▸ PASSAGE PROVIDED:
-.-.-

Building a Simple Recursive Descent Parser (Completed Simple Parser)

In this post, I complete the recursive descent parser that will parse the simple grammar that I presented previously in this series.  In this post, I’ll examine in detail the NospaceExpression class, which needs to implement operator precedence.

This blog is inactive.
New blog: EricWhite.com/blog

Blog TOCNote:  I have to apologize for the delay in writing this post.  First summer vacation took some time, and then I became involved in a project of writing two papers – one that summarizes SharePoint application development, and another that summarizes Office Client application development.  I’ve been literally obsessing about every possible way that you as a developer can extend SharePoint Server 2010, and every way that you can extend the Office 2010 client applications.  The SharePoint paper is nearing publication.  The Office Client paper will be along in a bit.  While obsessing, it has been difficult for me to mentally switch tracks back to this series.  But here we go again…

This post is one in a series on using LINQ to write a recursive-descent parser for SpreadsheetML formulas.  You can find the complete list of posts here.

The NospaceExpression Class

Here is the entire implementation of the NospaceExpression class.  I explained all of the code that has a gray background in the previous post, Building a Simple Recursive Descent Parser (continued).

public static NospaceExpression Produce(IEnumerable<Symbol> symbols)
{
// nospace-expression = open-parenthesis expression close-parenthesis
// / numerical-constant
// / prefix-operator expression
// / expression infix-operator expression

if (!symbols.Any())
return null;

if (symbols.First() is OpenParenthesis && symbols.Last() is CloseParenthesis)
{
Expression e = Expression.Produce(symbols.Skip(1).SkipLast(1));
if (e != null)
return new NospaceExpression(new OpenParenthesis(), e, new CloseParenthesis());
}

// expression, infix-operator, expression
var z = symbols.Rollup(0, (t, d) =>
{
if (t is OpenParenthesis)
return d + 1;
if (t is CloseParenthesis)
return d - 1;
return d;
});
var symbolsWithIndex = symbols.Select((s, i) => new
{
Symbol = s,
Index = i,
});
var z2 = symbolsWithIndex.Zip(z, (v1, v2) => new
{
SymbolWithIndex = v1,
Depth = v2,
});
var operatorList = z2
.Where(x => x.Depth == 0 &&
x.SymbolWithIndex.Index != 0 &&
InfixOperator.Produce(x.SymbolWithIndex.Symbol) != null)
.ToList();
if (operatorList.Any())
{
int minPrecedence = operatorList
.Select(o2 => OperatorPrecedence[o2.SymbolWithIndex.Symbol.ToString()]).Min();
var op = operatorList
.Last(o2 => OperatorPrecedence[o2.SymbolWithIndex.Symbol.ToString()] == minPrecedence);
if (op != null)
{
var expressionTokenList1 = symbols.TakeWhile(t => t != op.SymbolWithIndex.Symbol);
Expression e1 = Expression.Produce(expressionTokenList1);
if (e1 == null)
throw new ParserException("Invalid expression");
var expressionTokenList2 = symbols
.SkipWhile(t => t != op.SymbolWithIndex.Symbol).Skip(1);
Expression e2 = Expression.Produce(expressionTokenList2);
if (e2 == null)

-.-.-

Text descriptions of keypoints
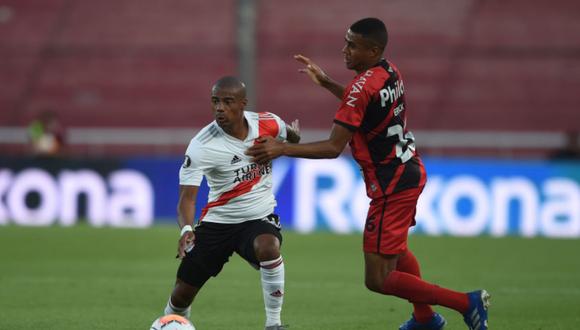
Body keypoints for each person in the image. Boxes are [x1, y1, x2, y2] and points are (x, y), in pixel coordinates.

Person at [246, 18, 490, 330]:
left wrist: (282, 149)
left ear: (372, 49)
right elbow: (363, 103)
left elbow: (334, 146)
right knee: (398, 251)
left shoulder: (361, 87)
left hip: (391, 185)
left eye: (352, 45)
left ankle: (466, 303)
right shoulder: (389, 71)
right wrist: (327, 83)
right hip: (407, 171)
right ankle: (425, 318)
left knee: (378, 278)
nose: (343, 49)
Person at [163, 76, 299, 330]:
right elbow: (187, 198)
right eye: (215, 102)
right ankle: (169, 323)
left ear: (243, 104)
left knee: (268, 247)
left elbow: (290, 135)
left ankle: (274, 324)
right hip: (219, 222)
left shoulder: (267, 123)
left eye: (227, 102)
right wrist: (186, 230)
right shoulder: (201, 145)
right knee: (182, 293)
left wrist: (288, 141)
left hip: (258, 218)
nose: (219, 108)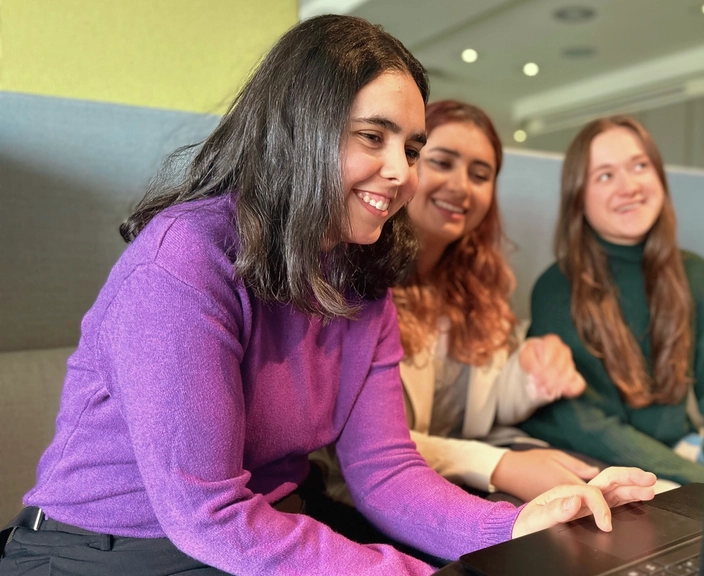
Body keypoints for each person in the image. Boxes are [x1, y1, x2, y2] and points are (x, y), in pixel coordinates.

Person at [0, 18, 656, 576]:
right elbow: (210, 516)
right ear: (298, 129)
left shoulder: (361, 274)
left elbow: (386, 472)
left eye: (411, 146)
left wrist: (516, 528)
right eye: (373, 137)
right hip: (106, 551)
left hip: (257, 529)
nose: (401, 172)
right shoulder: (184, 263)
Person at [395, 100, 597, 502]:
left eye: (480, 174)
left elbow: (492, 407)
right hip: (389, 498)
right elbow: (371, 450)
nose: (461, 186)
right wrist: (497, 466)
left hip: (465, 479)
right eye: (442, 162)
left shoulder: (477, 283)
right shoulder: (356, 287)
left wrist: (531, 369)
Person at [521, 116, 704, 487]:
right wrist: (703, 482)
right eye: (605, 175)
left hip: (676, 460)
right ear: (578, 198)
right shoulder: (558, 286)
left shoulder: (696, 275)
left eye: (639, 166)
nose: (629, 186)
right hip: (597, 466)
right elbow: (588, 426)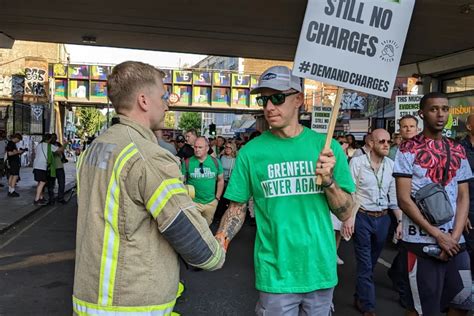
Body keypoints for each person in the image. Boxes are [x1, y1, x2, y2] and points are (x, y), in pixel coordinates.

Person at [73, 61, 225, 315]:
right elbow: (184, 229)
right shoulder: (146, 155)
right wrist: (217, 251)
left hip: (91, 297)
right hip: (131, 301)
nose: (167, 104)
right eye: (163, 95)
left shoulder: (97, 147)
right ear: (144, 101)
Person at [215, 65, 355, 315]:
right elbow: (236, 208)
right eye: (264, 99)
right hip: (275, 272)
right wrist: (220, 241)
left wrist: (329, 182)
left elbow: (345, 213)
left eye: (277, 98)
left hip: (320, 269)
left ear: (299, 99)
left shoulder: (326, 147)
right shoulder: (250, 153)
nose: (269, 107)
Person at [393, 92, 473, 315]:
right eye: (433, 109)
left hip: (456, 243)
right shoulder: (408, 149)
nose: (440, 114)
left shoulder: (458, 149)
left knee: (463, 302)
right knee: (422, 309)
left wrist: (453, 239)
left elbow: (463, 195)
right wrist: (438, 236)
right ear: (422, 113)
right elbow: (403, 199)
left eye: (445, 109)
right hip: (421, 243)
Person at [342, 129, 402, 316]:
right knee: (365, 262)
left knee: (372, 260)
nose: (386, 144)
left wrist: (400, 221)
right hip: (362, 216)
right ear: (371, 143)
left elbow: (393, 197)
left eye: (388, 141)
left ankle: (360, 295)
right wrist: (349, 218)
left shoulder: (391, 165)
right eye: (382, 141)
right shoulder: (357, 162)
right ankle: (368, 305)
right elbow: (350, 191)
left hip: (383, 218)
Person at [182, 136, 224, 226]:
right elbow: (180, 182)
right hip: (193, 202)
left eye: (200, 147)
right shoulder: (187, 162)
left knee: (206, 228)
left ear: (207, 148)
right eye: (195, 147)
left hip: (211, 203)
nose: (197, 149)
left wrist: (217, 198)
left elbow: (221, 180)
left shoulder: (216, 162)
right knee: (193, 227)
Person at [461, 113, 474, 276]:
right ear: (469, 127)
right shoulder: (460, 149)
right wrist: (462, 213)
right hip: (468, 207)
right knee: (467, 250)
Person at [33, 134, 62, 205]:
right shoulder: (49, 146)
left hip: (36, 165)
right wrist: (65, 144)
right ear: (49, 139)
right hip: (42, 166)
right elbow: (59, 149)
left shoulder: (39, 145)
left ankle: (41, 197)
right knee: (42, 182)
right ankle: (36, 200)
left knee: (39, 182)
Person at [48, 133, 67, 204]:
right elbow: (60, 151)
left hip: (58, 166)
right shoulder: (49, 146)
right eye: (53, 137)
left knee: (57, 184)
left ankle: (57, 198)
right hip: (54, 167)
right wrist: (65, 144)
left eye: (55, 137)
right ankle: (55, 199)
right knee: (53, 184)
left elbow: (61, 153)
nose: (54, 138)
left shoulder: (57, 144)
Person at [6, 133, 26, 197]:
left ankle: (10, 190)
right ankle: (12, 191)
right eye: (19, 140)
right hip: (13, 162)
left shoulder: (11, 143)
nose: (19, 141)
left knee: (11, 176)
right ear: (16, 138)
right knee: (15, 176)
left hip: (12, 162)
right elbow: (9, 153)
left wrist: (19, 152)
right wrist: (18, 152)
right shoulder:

-.-.-

▸ TASKS:
a) Duplicate the parser post from "Blog TOCNote:  I" to "of posts here.".
b) Write the next part of the parser post, starting right after the point where it stops.
The lines have no connection to the parser post.

▸ ANSWERS:
a)
Blog TOCNote:  I have to apologize for the delay in writing this post.  First summer vacation took some time, and then I became involved in a project of writing two papers – one that summarizes SharePoint application development, and another that summarizes Office Client application development.  I’ve been literally obsessing about every possible way that you as a developer can extend SharePoint Server 2010, and every way that you can extend the Office 2010 client applications.  The SharePoint paper is nearing publication.  The Office Client paper will be along in a bit.  While obsessing, it has been difficult for me to mentally switch tracks back to this series.  But here we go again…

This post is one in a series on using LINQ to write a recursive-descent parser for SpreadsheetML formulas.  You can find the complete list of posts here.

b)
throw new ParserException("Invalid expression");
InfixOperator io = new InfixOperator(op.SymbolWithIndex.Symbol);
return new NospaceExpression(e1, io, e2);
}
}

NumericalConstant n = NumericalConstant.Produce(symbols);
if (n != null)
return new NospaceExpression(n);

PrefixOperator p = PrefixOperator.Produce(symbols.FirstOrDefault());
if (p != null)
{
Expression e = Expression.Produce(symbols.Skip(1));
if (e != null)
return new NospaceExpression(p, e);
}

return null;
}

Let’s work through the new code.  Let’s consider how the new code behaves when parsing the following formula:

"1+((2+3)*4)^5"

When determining if an expression has an infix operator, we specifically need to ignore operators that are in parentheses.  Those operators will have their chance to be recognized when NospaceExpression.Produce sees that an expression starts with an open parenthesis and ends with a close parenthesis, as processed by this code:

if (!symbols.Any())
return null;

if (symbols.First() is OpenParenthesis && symbols.Last() is CloseParenthesis)
{
Expression e = Expression.Produce(symbols.Skip(1).SkipLast(1));
if (e != null)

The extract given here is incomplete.